▶ _Raw data_:
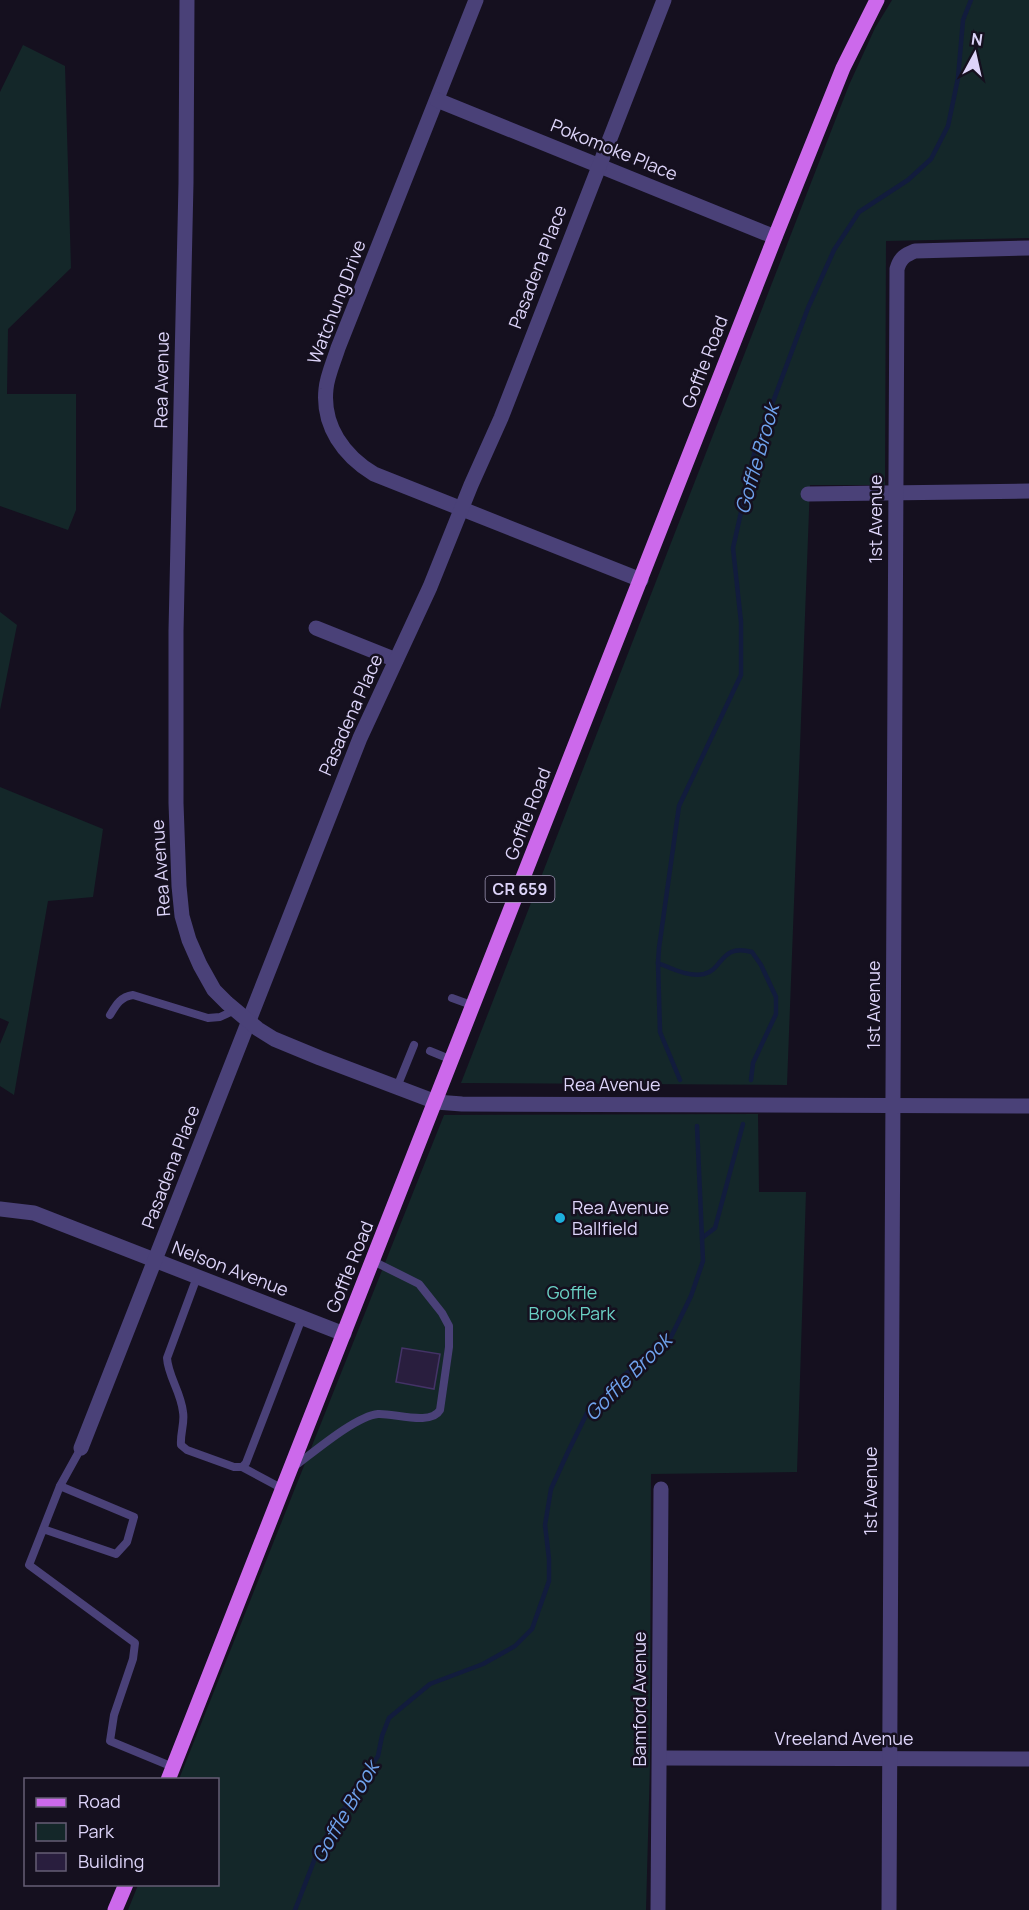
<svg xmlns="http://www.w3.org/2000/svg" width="1029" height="1910" font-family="Manrope,sans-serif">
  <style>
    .green { fill: #142729 }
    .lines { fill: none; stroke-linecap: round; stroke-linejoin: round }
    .stream { stroke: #121c3d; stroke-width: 4.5 }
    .building { fill: #291e3e; stroke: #443367; stroke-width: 1.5 }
    .service { stroke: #4a4178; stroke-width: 8 }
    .minor { stroke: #4a4178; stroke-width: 15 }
    .tertiary { stroke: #4a4178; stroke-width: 15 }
    .primary { stroke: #cc69eb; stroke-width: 15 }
    .poi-dot { fill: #1db0dc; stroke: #15101f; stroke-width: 2 }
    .labels { text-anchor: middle; stroke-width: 5; stroke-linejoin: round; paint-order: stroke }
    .shield { fill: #15101f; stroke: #a199b8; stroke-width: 1.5 }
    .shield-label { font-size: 16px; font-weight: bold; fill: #ddd4f9 }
    .street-label { font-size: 18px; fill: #ddd4f9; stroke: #15101f }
    .poi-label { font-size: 18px; fill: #ddd4f9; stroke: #15101f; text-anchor: start }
    .park-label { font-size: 18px; fill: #6acfc3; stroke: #15101f }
    .water-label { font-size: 20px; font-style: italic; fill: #6fa2ec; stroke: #15101f }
  </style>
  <rect width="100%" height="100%" fill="#15101f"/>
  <g class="green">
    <polygon points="892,0 1029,0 1029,238 886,241 885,485 810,485 787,1085 461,1083 849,85 875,28"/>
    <polygon points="23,45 65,66 71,268 8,329 7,394 76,394 76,510 68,530 0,506 0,92"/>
    <polygon points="0,612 17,625 0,710"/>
    <polygon points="0,787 103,829 93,897 48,901 14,1095 0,1086 0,1044 9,1022 0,1018"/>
    <polygon points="758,1114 759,1192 806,1192 797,1472 651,1474 650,1764 646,1910 128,1910 138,1885 218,1884 218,1780 179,1779 444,1115"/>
  </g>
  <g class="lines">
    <g class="stream">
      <path d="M658,963c15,6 30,14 46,11 19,-4 16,-31 48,-22l9,13 15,32v17l-23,49 -2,17"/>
      <polyline points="680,1080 660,1032 658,963 659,948 679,806 741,675 741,622 733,548 755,450 808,308 834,250 859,212 908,180 931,159 948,126 958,78 963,20 971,0"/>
      <polyline points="702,1238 715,1228 743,1124"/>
      <polyline points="295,1910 319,1848 378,1756 382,1736 389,1718 430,1684 483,1664 515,1646 532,1629 549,1581 549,1559 545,1525 551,1489 567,1454 587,1413 623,1376 670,1339 691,1296 703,1261 697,1126"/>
    </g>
  </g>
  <polygon class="building" points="402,1348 440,1354 434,1389 396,1382"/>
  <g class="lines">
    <g class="service">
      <polyline points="452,998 474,1006"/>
      <path d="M110,1015c6,-10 10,-18 23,-20l75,23 12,-1 15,-7"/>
      <polyline points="430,1051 452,1060"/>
      <polyline points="397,1087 414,1045"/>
      <path d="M197,1277l-30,81c1,18 14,34 16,54 2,11 -3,21 -2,33l6,5 47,17h8l4,-4 56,-145"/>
      <path d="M295,1466c19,-14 61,-50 83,-52 16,-1 53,12 62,-4l9,-63v-21l-7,-13 -23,-29 -46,-23"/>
      <polyline points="242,1467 283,1489"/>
      <polyline points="60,1486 81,1448"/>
      <polyline points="43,1529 116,1554 127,1542 134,1517 60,1486 29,1565 135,1643 133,1659 114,1715 110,1741 173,1767"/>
    </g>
    <g class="minor">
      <path d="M476,0l-138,348c-4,13 -11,28 -12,41 -4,37 18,67 48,85l267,106"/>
      <polyline points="437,100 775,237"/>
      <polyline points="808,494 1029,491"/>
      <polyline points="316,628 396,660"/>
      <polyline points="0,1209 34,1213 344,1334"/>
      <polyline points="81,1448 360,738 430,587 471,485 501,418 664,0"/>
      <polyline points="660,1758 1029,1759"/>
      <polyline points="658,1910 661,1489"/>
      <path d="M889,1910l8,-1641c3,-11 8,-14 18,-18l114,-3"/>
    </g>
    <polyline class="tertiary" points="187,0 186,183 176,631 176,803 179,886 182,916 189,940 200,965 214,990 227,1003 258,1029 274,1039 320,1058 436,1102 462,1104 1029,1106"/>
    <g class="primary">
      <polyline points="168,1780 775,237 843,68 877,0"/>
      <polyline points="115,1910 126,1884"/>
    </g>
  </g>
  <circle class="poi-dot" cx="560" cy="1218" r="6"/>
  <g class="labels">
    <rect class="shield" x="485.5" y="876" width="69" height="26" rx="4.5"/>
    <g class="shield-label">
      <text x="520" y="895">CR 659</text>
    </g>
    <g class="street-label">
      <text transform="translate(614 150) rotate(22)" y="6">Pokomoke Place</text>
      <text transform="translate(538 267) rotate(-69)" y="6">Pasadena Place</text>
      <text transform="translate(337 302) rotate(-69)" y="6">Watchung Drive</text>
      <text transform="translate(705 362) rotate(-69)" y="6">Goffle Road</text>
      <text transform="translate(162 380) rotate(-89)" y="6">Rea Avenue</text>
      <text transform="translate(876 519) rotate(-90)" y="6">1st Avenue</text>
      <text transform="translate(351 715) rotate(-66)" y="6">Pasadena Place</text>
      <text transform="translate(528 814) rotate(-69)" y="6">Goffle Road</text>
      <text transform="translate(161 868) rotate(-94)" y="6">Rea Avenue</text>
      <text transform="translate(874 1005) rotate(-90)" y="6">1st Avenue</text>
      <text x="612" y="1091">Rea Avenue</text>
      <text transform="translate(171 1167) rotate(-69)" y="6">Pasadena Place</text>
      <text transform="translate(350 1267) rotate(-68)" y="6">Goffle Road</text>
      <text transform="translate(230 1269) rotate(21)" y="6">Nelson Avenue</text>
      <text transform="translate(871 1491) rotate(-90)" y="6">1st Avenue</text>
      <text transform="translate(640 1699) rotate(-90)" y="6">Bamford Avenue</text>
      <text x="844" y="1745">Vreeland Avenue</text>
    </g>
    <g class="poi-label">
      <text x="572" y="1214">Rea Avenue<tspan x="572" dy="21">Ballfield</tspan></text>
    </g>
    <g class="park-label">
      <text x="572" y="1299">Goffle<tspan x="572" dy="21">Brook Park</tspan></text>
    </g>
    <g class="water-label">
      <text transform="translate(757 459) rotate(-74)" y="7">Goffle Brook</text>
      <text transform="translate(628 1377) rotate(-45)" y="7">Goffle Brook</text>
      <text transform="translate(345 1812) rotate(-60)" y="7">Goffle Brook</text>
    </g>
  </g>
  <rect x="24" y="1778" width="195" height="108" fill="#15101f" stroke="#655e76" stroke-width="1.5"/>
  <rect x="36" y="1798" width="30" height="9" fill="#cc69eb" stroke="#655e76" stroke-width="1.5"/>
  <text x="78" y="1808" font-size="18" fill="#ddd4f9">Road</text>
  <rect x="36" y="1823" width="30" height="18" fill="#142729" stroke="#655e76" stroke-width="1.5"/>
  <text x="78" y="1838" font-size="18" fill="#ddd4f9">Park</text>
  <rect x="36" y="1853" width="30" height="18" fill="#291e3e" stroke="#655e76" stroke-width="1.5"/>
  <text x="78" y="1868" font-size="18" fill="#ddd4f9">Building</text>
  <g transform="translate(975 54) rotate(8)" stroke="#15101f" stroke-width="4.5" paint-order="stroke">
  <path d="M0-4.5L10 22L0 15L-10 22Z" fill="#ddd4f9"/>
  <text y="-9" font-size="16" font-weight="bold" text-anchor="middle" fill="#ddd4f9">N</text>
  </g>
</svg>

▶ _What needs to be done_: If a line in the data above holds the string "middle", copy it.

▶ _Task answer_:
    .labels { text-anchor: middle; stroke-width: 5; stroke-linejoin: round; paint-order: stroke }
  <text y="-9" font-size="16" font-weight="bold" text-anchor="middle" fill="#ddd4f9">N</text>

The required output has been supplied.